Let $G = \langle g \rangle$ be a cyclic group of order $n$. Suppose $m$ is an integer such that $\gcd(m, n) = 1$. Define $\phi: G \to G, g^i \mapsto g^{mi}$. Then $\phi$ is (I think) an automorphism. What can we say about the order of $\phi$?
My attempt:
Note that $\phi^x(g^i) = g^{m^x i}$. The exponentiation $m^x$ brings to mind Euler's Theorem, which is applicable in this case since $m, n$ are coprime: $m^{\Phi(n)} \equiv 1 \bmod n$, where $\Phi$ is Euler's totient function. So $\phi^{\Phi(n)} \equiv I$, where $I$ is the identity function, and $\Phi(n)$ is a candidate for the order of $\phi$. However, trying out some simple examples shows that we can have a number $x$ less than $\Phi(n)$ such that $\phi^x \equiv I$, so at least in some cases $\Phi(n)$ isn't the order of $\phi$. I'm not sure what else to try now. Any suggestions/corrections would be appreciated.
Best Answer
First, since OP's comment stated that the kernel is trivial, it remains to prove that $\phi$ is surjective to show that it is in fact an automorphism. Let $g^j\in G$. We want to show that there exists some $g^i\in G$ such that $\phi(g^i)=g^j$, that is $g^{mi}=g^j$. This means that $mi\equiv j\bmod n$. Since $m$ and $n$ are coprime, there always exists a solution for $i$ in the equation. This shows that $\phi$ is surjective.

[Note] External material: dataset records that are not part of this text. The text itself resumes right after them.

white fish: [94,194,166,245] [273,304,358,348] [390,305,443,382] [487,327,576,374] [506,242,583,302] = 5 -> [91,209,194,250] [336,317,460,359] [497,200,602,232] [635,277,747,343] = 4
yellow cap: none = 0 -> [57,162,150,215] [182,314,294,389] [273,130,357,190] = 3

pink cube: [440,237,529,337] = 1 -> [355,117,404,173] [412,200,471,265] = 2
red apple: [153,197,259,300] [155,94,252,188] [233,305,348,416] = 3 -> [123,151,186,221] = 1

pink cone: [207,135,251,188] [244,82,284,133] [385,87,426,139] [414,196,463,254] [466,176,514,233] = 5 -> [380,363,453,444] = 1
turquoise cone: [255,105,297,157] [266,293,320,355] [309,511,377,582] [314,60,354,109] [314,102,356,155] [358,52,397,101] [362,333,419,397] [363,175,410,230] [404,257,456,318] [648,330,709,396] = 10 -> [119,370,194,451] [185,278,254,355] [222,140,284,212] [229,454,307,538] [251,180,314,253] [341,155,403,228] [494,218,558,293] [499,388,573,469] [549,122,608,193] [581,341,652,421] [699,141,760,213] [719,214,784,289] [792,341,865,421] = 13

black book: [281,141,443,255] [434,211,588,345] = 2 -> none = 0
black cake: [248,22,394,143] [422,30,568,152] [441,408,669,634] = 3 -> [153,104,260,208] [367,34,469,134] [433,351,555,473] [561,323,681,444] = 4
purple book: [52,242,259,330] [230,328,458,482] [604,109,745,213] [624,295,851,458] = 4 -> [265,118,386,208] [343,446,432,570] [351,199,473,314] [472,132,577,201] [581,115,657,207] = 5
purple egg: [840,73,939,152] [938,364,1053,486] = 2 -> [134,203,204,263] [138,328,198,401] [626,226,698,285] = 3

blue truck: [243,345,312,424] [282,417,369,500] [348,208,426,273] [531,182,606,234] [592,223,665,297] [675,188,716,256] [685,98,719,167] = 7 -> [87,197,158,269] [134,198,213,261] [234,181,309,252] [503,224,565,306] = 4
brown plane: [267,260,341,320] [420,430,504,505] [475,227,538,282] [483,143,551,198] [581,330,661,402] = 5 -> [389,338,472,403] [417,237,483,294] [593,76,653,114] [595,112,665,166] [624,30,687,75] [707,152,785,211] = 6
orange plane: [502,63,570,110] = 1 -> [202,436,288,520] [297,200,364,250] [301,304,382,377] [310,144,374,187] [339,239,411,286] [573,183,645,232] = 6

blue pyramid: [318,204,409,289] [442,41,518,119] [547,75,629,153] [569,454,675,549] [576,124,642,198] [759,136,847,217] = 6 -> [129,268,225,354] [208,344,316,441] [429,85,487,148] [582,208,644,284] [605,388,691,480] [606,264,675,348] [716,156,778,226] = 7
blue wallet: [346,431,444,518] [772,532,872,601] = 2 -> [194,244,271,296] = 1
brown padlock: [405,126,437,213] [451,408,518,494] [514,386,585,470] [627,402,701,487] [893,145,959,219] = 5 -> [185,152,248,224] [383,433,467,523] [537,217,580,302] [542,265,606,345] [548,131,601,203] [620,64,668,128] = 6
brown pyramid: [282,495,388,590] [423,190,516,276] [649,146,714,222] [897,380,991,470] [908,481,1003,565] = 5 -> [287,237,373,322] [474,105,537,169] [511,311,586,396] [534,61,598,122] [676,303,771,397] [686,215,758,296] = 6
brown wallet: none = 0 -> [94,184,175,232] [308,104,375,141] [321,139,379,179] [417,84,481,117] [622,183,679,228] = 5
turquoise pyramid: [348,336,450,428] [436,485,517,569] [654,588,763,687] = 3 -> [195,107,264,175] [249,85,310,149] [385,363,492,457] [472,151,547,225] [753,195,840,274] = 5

In fact, let $\psi$ be a homomorphism on $G$ such that $\psi$ maps $g$ to $g^m$, it can be proven that $\psi$ is an automorphism of $G$ iff $m$ is coprime to $n$. This is because if $\psi$ is an automorphism, then $\langle \psi(g)\rangle=G$, that is, $\langle g^m\rangle=G$. Therefore, $m$ must be coprime to $n$.
This means that every automorphism of $G$ has the property you stated and this implies that $|\text{Aut}(G)|=\Phi(n)$. Hence what we can only conclude for the order of $\phi$ in Aut$(G)$ is that by Lagrange's Theorem, the order of $\phi$ divides $\Phi(n)$.